To read the genome requires reading chromosomes, each which contain many millions of letters of DNA. However, current sequencing technology can only read short snippets of DNA, up to about a thousand letters long. To solve this dilemma, Sanger researchers shatter multiple copies of the chromosome into many thousands of fragments, then reassemble the pieces by looking for overlaps between the fragments. The overlaps are referred to as “reads”, which merge into contiguous sequences, or “contigs”. Then, the DNA itself is reconstructed from the contigs.
Assembling genomes from these fragments requires significant computing power.
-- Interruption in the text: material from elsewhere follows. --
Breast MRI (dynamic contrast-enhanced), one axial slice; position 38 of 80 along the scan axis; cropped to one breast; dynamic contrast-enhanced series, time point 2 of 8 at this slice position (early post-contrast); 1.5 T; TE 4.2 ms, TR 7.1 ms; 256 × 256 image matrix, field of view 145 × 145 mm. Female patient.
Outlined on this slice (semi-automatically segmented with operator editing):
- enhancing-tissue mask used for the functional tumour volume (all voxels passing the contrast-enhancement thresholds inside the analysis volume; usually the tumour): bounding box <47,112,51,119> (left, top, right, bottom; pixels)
Initially, all data was stored and manipulated via flat files, which worked well for sequencing the early, small genomes. However, the challenge of larger genomes and more projects necessitated the move to the MySQL database.
The Pathogen Group supports two clusters of HP AlpaServer ES40 and ES45 machines. Multiple MySQL servers run in each cluster. Each server supports several dozen databases, each containing tens of gigabytes of data.
According to Harper, the Pathogen Group uses a cluster alias that allows clients to address the entire cluster via a single name and IP address. This helps achieve load balancing and, if one host fails, a CAA daemon automatically restarts its MySQL servers on another host in the cluster.
“All our servers must be very robust,” says Harper. “In our experience of running 4 servers per cluster over the last 18 months, the only reason a server dies is that the host machine has gone down or the cluster has been rebooted.”
Backup is achieved through replication. Each MySQL server in one cluster mirrors a replication slave server in the other cluster, and vice versa. The clusters are in different locations to protect against catastrophes such as fire or an irreparable file system crash. Each week, a full backup is run on each server and automatically copied to the slave server. Binary logs are flushed and backed up nightly.
Within the Arcturus program, multiple MySQL servers run on different host/port combinations. Each server holds data on several organisms, and each organism has its own database comprising 30 tables. These tables are accessed via a Perl module that acts as a proxy for all queries, insertions and updates.
Primary data – reads and contigs – are put into static tables. A typical project has half a million reads. Fluid data, such as mapping information from reads to contigs, are typically stored in “long and lean” tables, which have a small number of fixed-length columns but many millions of rows.
In addition, all servers have a common database of shared information, which contains a list of organisms. Clients can find the correct instance for a particular organism by querying any server. It also includes an organism database model, delineating information on the relationships between tables in an organism database, and organism-independent shared biochemistry and biological information. Finally, the common database holds a user administration database.
New organism databases and tables are created easily through a script process. Meta-data on the organism is automatically propagated to all other MySQL databases.
Ensembl is another Sanger Institute project relying on MySQL. This software system provides public access to assembled DNA sequences as well as information on the genes that have been identified. MySQL is used both as a backend database server for the web site www.ensembl.org and as a part of the pipeline that generates the gene-identification data. The database is several hundreds of GB in size, and is spread across a federated database of 18 MySQL servers.
“The mission of the Wellcome Trust is to foster and promote research with the aim of improving human and animal health,” says Harper. “The Pathogen Sequencing Unit at the Sanger Institute is dedicated to furthering the Wellcome Trust's mission through genome sequencing and analysis. Without robust and reliable databases, this would not be possible.”